Take the lines from the one containing "Do the two points" through the final line below and restate them exactly. Omit the pictures.

★ ★ ★

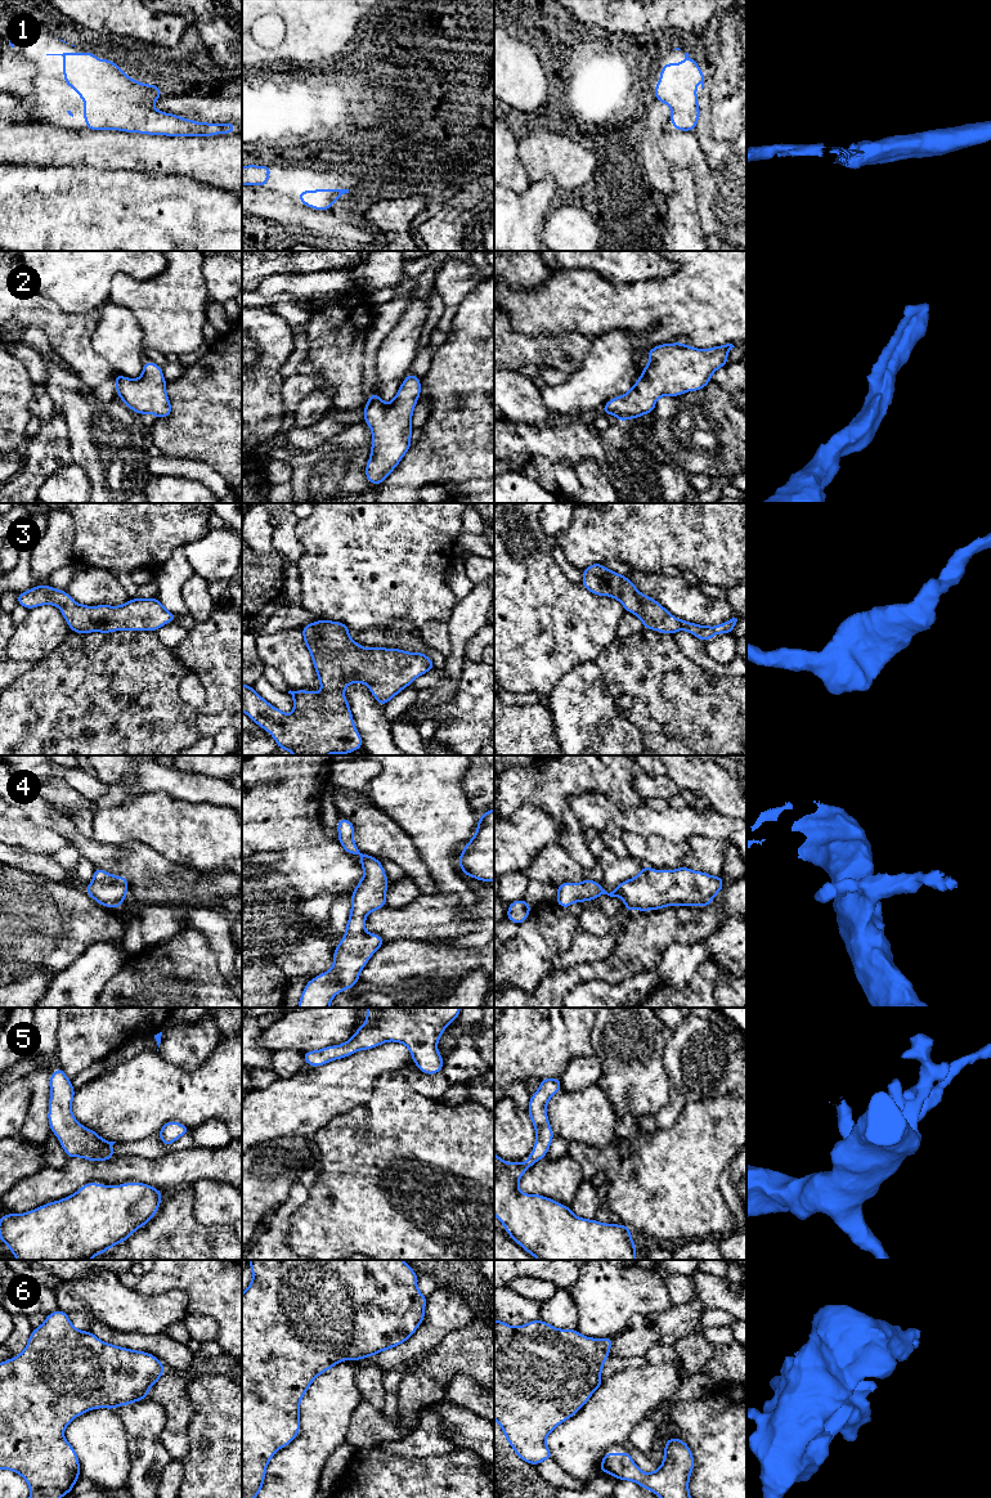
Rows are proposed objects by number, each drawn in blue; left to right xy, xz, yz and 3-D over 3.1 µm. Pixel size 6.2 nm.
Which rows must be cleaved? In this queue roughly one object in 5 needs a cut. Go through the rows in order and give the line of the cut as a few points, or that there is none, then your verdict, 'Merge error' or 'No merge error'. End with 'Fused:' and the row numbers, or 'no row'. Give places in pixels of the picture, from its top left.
1: No split. No merge error
2: No split. No merge error
3: No split. No merge error
4: No split. No merge error
5: No split. No merge error
6: No split. No merge error
Fused: no row

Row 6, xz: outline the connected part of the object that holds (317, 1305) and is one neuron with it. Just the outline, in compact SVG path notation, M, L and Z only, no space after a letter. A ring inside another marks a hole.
M248 1260L252 1281L242 1293L242 1498L261 1492L266 1466L277 1450L300 1434L300 1401L313 1381L342 1360L373 1356L405 1342L425 1320L427 1297L418 1291L414 1270L403 1260Z

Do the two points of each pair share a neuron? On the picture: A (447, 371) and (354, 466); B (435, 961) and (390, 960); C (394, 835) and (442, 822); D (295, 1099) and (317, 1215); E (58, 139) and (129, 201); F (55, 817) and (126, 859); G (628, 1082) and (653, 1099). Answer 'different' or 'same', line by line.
A: different
B: same
C: different
D: different
E: different
F: same
G: same

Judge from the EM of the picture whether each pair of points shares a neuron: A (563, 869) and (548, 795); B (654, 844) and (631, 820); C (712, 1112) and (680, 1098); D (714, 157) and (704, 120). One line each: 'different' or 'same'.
A: different
B: different
C: different
D: same

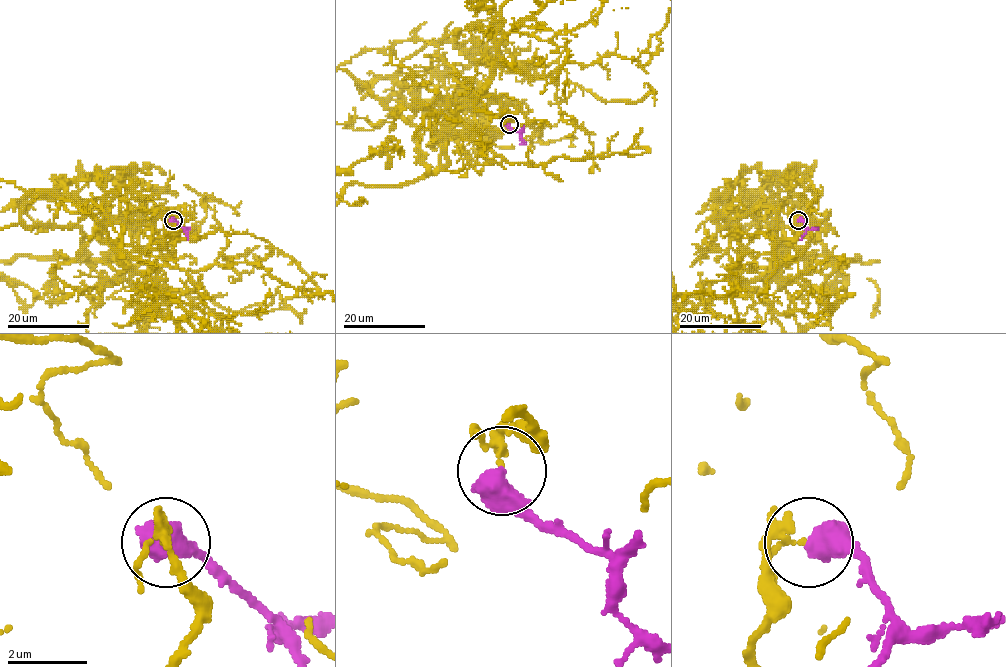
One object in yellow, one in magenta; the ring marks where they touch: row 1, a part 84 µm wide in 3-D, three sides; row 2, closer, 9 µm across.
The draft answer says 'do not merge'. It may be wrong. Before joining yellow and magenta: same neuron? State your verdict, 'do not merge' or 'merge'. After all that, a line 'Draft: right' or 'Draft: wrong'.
do not merge
Draft: right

★ ★ ★

◆ **RESULT FOR THIS TASK**:
Do the two points of each pair share a neuron? On the picture: A (447, 371) and (354, 466); B (435, 961) and (390, 960); C (394, 835) and (442, 822); D (295, 1099) and (317, 1215); E (58, 139) and (129, 201); F (55, 817) and (126, 859); G (628, 1082) and (653, 1099). Answer 'different' or 'same', line by line.
A: different
B: same
C: different
D: different
E: different
F: same
G: same

Judge from the EM of the picture whether each pair of points shares a neuron: A (563, 869) and (548, 795); B (654, 844) and (631, 820); C (712, 1112) and (680, 1098); D (714, 157) and (704, 120). One line each: 'different' or 'same'.
A: different
B: different
C: different
D: same

One object in yellow, one in magenta; the ring marks where they touch: row 1, a part 84 µm wide in 3-D, three sides; row 2, closer, 9 µm across.
The draft answer says 'do not merge'. It may be wrong. Before joining yellow and magenta: same neuron? State your verdict, 'do not merge' or 'merge'. After all that, a line 'Draft: right' or 'Draft: wrong'.
do not merge
Draft: right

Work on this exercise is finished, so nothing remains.